Tumor-associated lymphatics and lymphangiogenesis have been shown to play important roles in promoting tumor growth and metastasis. However, the lymphatic system has received much less attention as a target of intervention in cancer treatment compared to the blood vascular system. In this study, we explored the feasibility of photothermal therapy targeting the lymphatic system as a strategy for inhibiting lymphatics-mediated tumor metastasis. Specifically, photothermolysis of lymphatic endothelial cells (LECs) via gold nanoshell-mediated hyperthermia was investigated. Near-Infrared-absorbing Au nanoshells (AuNSs) were synthesized and used as the photothermal coupling agent. After 24-hr incubation, significant amount of the AuNSs were taken up by murine simian virus lymphatic endothelial cells with minimal cytotoxicity.

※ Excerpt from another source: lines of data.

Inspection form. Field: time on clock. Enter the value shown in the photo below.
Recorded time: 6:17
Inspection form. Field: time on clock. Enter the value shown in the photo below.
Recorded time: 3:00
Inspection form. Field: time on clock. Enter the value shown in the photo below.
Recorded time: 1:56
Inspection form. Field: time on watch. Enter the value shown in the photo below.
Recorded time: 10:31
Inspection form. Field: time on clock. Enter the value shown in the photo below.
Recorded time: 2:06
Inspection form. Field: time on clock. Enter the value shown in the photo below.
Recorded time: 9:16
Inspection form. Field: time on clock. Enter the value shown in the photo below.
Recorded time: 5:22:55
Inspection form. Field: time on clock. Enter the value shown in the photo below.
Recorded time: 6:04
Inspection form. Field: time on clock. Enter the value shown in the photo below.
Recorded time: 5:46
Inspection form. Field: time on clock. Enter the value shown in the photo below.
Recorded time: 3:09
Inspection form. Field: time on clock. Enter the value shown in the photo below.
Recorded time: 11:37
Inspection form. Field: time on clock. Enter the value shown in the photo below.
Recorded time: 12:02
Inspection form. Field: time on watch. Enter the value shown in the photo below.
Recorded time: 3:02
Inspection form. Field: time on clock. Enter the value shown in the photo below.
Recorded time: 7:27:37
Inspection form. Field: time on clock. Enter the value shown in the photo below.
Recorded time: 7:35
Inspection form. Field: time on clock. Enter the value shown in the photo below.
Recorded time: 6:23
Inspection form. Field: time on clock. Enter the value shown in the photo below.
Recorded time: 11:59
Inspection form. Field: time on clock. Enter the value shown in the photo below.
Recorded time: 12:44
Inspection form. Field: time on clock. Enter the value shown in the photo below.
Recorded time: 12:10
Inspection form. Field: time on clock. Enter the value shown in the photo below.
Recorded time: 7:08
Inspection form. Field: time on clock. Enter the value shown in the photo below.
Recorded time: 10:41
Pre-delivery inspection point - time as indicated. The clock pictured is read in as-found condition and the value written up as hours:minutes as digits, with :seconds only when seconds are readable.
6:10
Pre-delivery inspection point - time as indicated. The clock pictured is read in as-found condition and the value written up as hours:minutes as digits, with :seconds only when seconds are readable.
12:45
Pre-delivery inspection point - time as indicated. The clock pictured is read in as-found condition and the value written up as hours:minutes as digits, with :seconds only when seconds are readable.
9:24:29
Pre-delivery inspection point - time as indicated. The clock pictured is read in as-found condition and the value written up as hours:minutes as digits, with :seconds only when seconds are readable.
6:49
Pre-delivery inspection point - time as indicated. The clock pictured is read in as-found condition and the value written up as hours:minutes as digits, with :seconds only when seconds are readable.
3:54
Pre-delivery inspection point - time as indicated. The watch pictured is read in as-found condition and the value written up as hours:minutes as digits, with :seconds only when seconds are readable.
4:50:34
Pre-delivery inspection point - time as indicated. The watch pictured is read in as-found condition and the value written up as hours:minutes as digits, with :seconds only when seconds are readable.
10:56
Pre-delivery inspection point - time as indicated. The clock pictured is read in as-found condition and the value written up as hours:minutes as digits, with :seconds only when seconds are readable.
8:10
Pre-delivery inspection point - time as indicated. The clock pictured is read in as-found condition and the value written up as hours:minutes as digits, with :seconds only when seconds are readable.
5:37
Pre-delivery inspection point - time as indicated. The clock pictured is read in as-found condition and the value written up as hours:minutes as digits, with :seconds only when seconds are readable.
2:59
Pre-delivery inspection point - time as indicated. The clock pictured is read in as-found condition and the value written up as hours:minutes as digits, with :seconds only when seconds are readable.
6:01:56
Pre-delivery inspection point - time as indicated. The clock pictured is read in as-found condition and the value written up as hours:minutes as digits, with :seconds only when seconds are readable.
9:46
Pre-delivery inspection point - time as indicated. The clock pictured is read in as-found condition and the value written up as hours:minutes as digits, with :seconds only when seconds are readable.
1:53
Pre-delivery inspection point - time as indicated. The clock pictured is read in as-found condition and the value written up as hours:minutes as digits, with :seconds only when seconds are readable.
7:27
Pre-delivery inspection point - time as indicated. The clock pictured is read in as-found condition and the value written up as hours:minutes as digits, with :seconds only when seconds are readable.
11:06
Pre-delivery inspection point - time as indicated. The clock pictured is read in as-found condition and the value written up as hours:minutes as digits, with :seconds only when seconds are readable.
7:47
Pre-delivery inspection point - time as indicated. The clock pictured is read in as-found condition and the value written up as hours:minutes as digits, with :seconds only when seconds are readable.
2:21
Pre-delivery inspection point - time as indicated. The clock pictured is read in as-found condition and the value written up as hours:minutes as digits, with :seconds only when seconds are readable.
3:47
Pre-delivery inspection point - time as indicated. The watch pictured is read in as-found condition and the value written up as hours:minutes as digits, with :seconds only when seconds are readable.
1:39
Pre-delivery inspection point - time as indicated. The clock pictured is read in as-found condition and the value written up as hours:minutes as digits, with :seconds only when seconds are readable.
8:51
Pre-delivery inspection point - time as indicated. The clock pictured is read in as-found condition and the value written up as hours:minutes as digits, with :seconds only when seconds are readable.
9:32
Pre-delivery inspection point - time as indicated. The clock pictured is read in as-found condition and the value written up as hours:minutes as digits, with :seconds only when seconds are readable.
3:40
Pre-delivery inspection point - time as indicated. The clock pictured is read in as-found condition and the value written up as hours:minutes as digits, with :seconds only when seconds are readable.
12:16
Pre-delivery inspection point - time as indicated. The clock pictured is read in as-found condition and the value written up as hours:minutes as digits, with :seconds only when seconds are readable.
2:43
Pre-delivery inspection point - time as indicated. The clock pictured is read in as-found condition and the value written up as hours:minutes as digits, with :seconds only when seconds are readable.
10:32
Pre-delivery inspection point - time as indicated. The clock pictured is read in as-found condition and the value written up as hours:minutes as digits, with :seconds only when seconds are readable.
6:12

Thermally-induced injury to LECs was found to occur above a threshold temperature of 46 degrees C. Preliminary data also suggested apoptosis as the mechanism of thermally-induced cell death in this temperature range. In a proof-of-concept experiment, AuNS-mediated photothermal heating was found to induce cell death in statistically higher percent of LECs incubated with AuNSs after 15-min laser irradiation compared to the controls. We believed that the findings in this study represent the first step in developing AuNS-mediated photothermal therapy as a potential strategy to disrupt tumor-associated lymphatics.